O tempo senhor da razão se encarrega de dar a merecida destinação final à prosaria melosa dessa seção jornalística que no universo de caracteres e imagens que falecem já ao serem impressos, é o território de celebrar na morte a vida que se extinguiu. Antônio Carelli não foi político; muito menos celebridade do mundo virtual. Porém, é agora nota de óbito que, infelizmente, não se estampa com alarde na imprensa e corre até o risco de não figurar nesses jornalecos chapa-branca que se digladiam por aqui em ferrenha competição de asneira. Foi um artista plástico que por seu esforço notável se fez mestre na pintura, no desenho, na cerâmica, no mosaico, no muralismo. E merece ser nomeado como mestre de seus numerosos alunos que se tornaram seus discípulos.

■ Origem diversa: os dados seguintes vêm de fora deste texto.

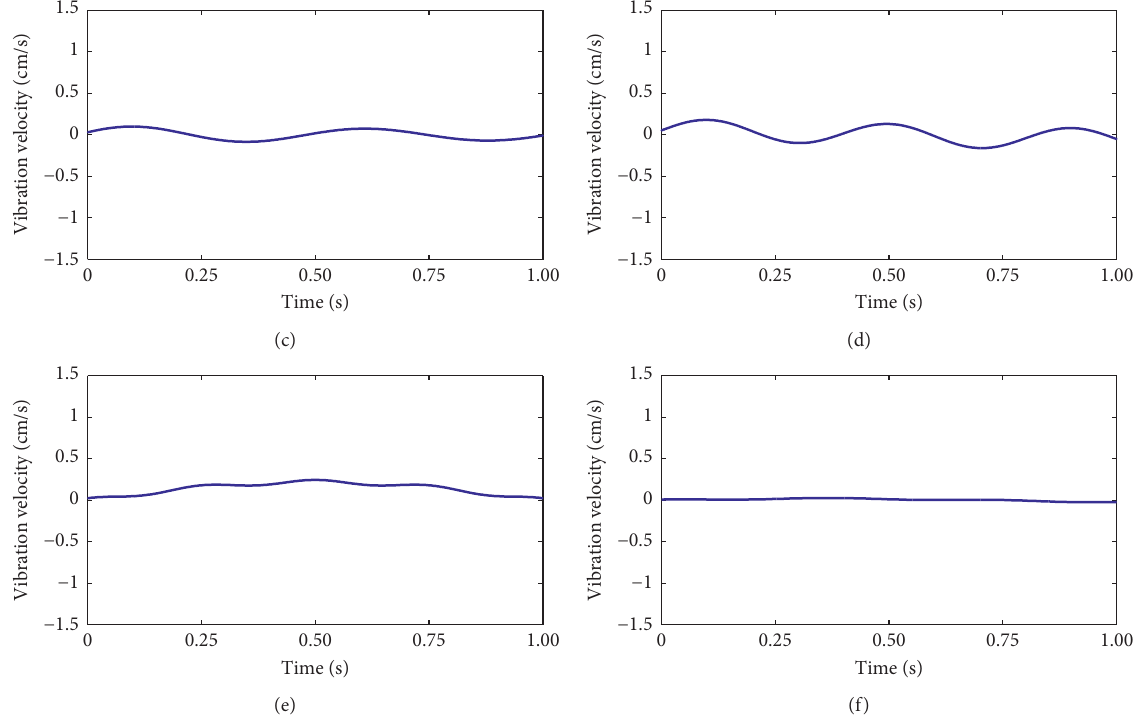
Figure 2: Original signal and low-frequency noise. (a) Original signal. (b) Low-frequency 1. (c) Low-frequency 2. (d) Low-frequency 3. (e) Low-frequency 4. (f) Low-frequency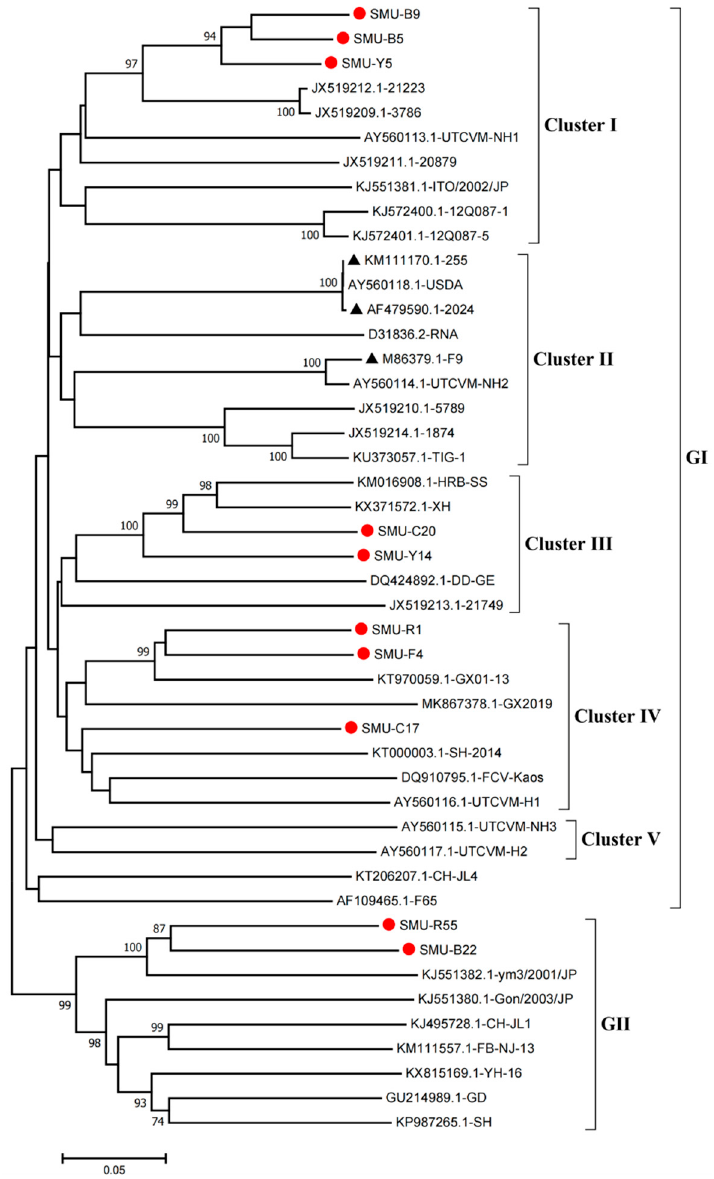
Figure 1. Phylogenetic tree of FCVs from southwestern China and 35 reference strains based on nucleotide sequences of VP1 HV. The phylogenetic tree was constructed with MEGA7.1 software (Tempe, AZ, USA) by the neighbor-joining method with 1000 bootstrap values. The viral assembly sequences characterized in this study are marked by “red circles” and the vaccine strains are labeled with “black triangles”. The scale bar indicates the number of nucleotide substitutions per site.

Feito pintor renascentista, Carelli franqueava seu atelier para os jovens artistas com ele aprenderem esse seu ofício que soube respeitar e dignificar como só os notáveis conseguem. Teve a humildade e a generosidade de compartilhar com gente tão mais jovem sua enorme cultura e mais que ela, seu exemplo de retidão moral, de honestidade, total lisura no trabalhar sem jamais se desviar do caminho justo, sem se encantar com a fama fácil e efêmera que tamanha sedução exerce sobre as almas ambiciosas que muito mais do que fazer obra notável, querem é desfrutar do sucesso rápido e embriagador no circuito artístico que é um liquidificador de egos ligado o tempo inteiro na rotação máxima.
Antônio Carelli imortalizou a paisagem do Litoral Norte em pinturas magistrais, cuja beleza serena e séria rivaliza com aquilo que retrataram. Sua obra se insere na tradição da melhor pintura mundial e quem a admira com prazer de imediato se recorda da obra dos mestres impressionistas, fauvistas e expressionistas.

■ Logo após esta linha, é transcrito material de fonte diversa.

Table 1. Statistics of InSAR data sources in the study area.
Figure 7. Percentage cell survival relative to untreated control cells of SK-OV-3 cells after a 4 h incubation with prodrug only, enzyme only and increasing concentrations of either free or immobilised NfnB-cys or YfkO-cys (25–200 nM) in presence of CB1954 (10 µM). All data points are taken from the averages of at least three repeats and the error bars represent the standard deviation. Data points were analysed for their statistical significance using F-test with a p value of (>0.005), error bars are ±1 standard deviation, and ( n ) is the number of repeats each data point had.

Morando em Caraguatatuba desde 1986, virou caiçara e promotor da arte local na metrópole. O projeto Arte Litoral Norte é de sua autoria e sob sua batuta agrupou os melhores artistas da região para mostrarem seu trabalho em São Paulo, em palco privilegiado de exibição.
Sua última individual aconteceu em 2019 em São Sebastião e foi documentada pela foto em foco.
Esse final de semana que deveria ser carnavalesco é pois duplamente triste: pela pandemia do coronavírus que faz uma matança desgraçada no Brasil desprotegido por causa da incúria e maldade bolsonarista que assassinou junto nossa alegria e a própria alegria do carnaval ora interditado e impossível, e pelo falecimento desse artista aos noventa e cinco anos, de fala mansa, recatada, quase inaudível, mas de uma obra monumental, proclamando a sua genialidade.
Seus enlutados seguidores e seus admiradores de agora e do futuro saberão cultuar seu rico legado e levá-lo adiante para o desfrute das próximas gerações.
Como modesto tributo pela memória de Antônio Carelli, esta foto em foco sai sem foto e sai de luto.
Nós que continuamos precisamos enaltecer os que são dignos e ainda vivem. Sem expor desde 2015, Maria Isolina Duarte, a Pituca, deve ser lembrada e festejada nos seus oitenta anos completados em novembro passado. Ela é a pintora da ilha, mestra em retratar criticamente a transformação de Ilhabela impactada pela especulação imobiliária e pelo turismo predatório. E falando de mestra, a Maria Cláudia França, a Crau da ilha, foi consagrada, muitíssimo condignamente pelo 36º Troféu Angelo Agostini da Associação de Quadrinhistas e Caricaturistas do Estado de São Paulo, como Mestra do Quadrinho Nacional.